Run the following command to open a text editor:

kubectl edit configmap kube-dns -n kube-system

Replace the contents of the file with the manifest and then exit the text editor to apply the manifest to the cluster.

Upstream nameservers

If you modify the ConfigMap for kube-dns to include upstreamNameservers, kube-dns forwards all DNS requests except *.cluster.local to those servers. This includes metadata.internal and *.google.internal, which are not resolvable by the upstream server.

If you enable Workload Identity Federation for GKE or any workloads that rely on metadata.internal resolution, to retain *.internal name resolution, add a stubDomain to the ConfigMap.

data:
  stubDomains: |
    {
      "internal": [
        "169.254.169.254"
      ]
    }
  upstreamNameservers: |
    ["8.8.8.8"]

Known issues

Search domain limit

There is a limit of 6 DNS search domains for /etc/resolv.conf. If you define more than 6 search domains, the following warning appears when you run the command kubectl describe pod:

Search Line limits were exceeded, some search paths have been omitted, the applied search line is: default.svc.cluster.local svc.cluster.local cluster.local c.<project ID>.internal google.internal

This warning is logged in Cloud Logging in the container logs section.

To resolve this issue, remove the extra search paths from the configuration.

Consider the upstreamNameservers limit

Kubernetes imposes a limit of up to three upstreamNameservers values. If you define more than three upstreamNameservers, you see the following error in Cloud Logging in the kube-dns deployment logs:

Invalid configuration: upstreamNameserver cannot have more than three entries (value was &TypeMeta{Kind:,APIVersion:,}), ignoring update

When this happens, kube-dns behaves as if it has no upstreamNameservers configured.
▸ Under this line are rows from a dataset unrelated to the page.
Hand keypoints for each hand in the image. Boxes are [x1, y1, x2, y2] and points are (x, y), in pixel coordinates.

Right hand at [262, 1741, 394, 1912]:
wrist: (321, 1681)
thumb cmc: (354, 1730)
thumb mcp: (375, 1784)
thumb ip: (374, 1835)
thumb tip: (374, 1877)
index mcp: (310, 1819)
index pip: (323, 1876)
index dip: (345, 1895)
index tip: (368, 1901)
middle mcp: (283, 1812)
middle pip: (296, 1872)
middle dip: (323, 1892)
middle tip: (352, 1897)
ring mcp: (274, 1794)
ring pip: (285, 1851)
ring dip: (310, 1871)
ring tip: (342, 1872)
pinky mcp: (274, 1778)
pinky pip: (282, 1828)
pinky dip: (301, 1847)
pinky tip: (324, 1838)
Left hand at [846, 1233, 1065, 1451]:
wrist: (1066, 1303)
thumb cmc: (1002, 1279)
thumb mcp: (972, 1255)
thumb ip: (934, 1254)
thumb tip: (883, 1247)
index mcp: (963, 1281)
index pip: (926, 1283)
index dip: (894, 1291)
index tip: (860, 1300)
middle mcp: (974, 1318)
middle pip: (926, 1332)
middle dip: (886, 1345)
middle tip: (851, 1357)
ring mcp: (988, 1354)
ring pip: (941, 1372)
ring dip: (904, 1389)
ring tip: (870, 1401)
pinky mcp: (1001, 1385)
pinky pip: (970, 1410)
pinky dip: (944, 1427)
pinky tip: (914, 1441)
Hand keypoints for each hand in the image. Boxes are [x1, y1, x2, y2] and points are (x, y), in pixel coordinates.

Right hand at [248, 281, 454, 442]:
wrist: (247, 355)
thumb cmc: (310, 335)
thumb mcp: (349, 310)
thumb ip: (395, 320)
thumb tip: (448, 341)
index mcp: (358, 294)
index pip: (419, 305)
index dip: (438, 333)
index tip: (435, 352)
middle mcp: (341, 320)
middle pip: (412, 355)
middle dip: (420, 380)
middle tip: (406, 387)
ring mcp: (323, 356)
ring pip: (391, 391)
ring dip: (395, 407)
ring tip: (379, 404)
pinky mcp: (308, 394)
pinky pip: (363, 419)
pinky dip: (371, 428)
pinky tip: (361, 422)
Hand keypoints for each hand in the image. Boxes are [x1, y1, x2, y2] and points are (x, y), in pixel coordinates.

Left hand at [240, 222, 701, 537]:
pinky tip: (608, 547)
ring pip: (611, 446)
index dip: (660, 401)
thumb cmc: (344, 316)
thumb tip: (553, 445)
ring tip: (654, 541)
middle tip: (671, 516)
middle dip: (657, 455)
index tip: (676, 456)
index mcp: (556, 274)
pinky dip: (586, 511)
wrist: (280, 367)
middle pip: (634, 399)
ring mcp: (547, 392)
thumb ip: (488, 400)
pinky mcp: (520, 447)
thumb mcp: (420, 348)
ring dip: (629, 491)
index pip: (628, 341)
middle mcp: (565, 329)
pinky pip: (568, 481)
To resolve this issue, remove the extra upstreamNameservers from the configuration.

Performance limitations with kube-dns

If you are experiencing high latency with DNS lookups or DNS resolution failures with the default kube-dns provider, this might be caused by:

  • Performing frequent DNS lookups within your workload
  • Deploying a higher Pod density per node.
  • Exceeding the query per second (QPS) limit of 20 for each kube-dns Pod.
  • Running kube-dns on Spot or preemptible VMs, which can lead to unexpected node deletions and subsequent DNS resolution issues.

To improve DNS lookup times, you can choose one of the following options:

  • Avoid running critical system components like kube-dns on Spot or preemptible VMs. Using Spot or preemptible VMs for DNS can cause failures and disrupt your cluster.
  • As best practices, create at least one node pool comprised of standard (non-Spot or preemptible) VMs to host critical system components like kube-dns. To ensure that critical workloads are only scheduled on the reliable node pool preventing them from running on Spot or preemptible VMs, you can use taints and tolerations for Spot VMs.
  • Enable NodeLocal DNSCache.
  • Scale up kube-dns.
  • Ensure that your application uses dns.resolve* based functions rather than dns.lookup based function as dns.lookup is synchronous. dns.resolve* functions always perform an asynchronous DNS query on the network.

Service DNS records

kube-dns only creates DNS records for Services that have Endpoints{track-name="k8sLink" track-type="concept"}.

Large TTL from DNS upstream servers

If kube-dns receives a DNS response from an upstream DNS resolver with a large or "infinite" TTL, it keeps this TTL value for the DNS entry in the cache. The entry never expires and could create a discrepancy between the entry and the actual IP address resolved for the TTL name.

GKE resolves this issue in the following control plane versions by setting a max TTL value to 30 seconds for any DNS response that has a TTL higher than 30 seconds:

  • 1.21.14-gke.9100
  • 1.22.15-gke.2100
  • 1.23.13-gke.500
  • 1.24.7-gke.500
  • 1.25.2-gke.500 or later

This behavior is similar to NodeLocal DNSCache.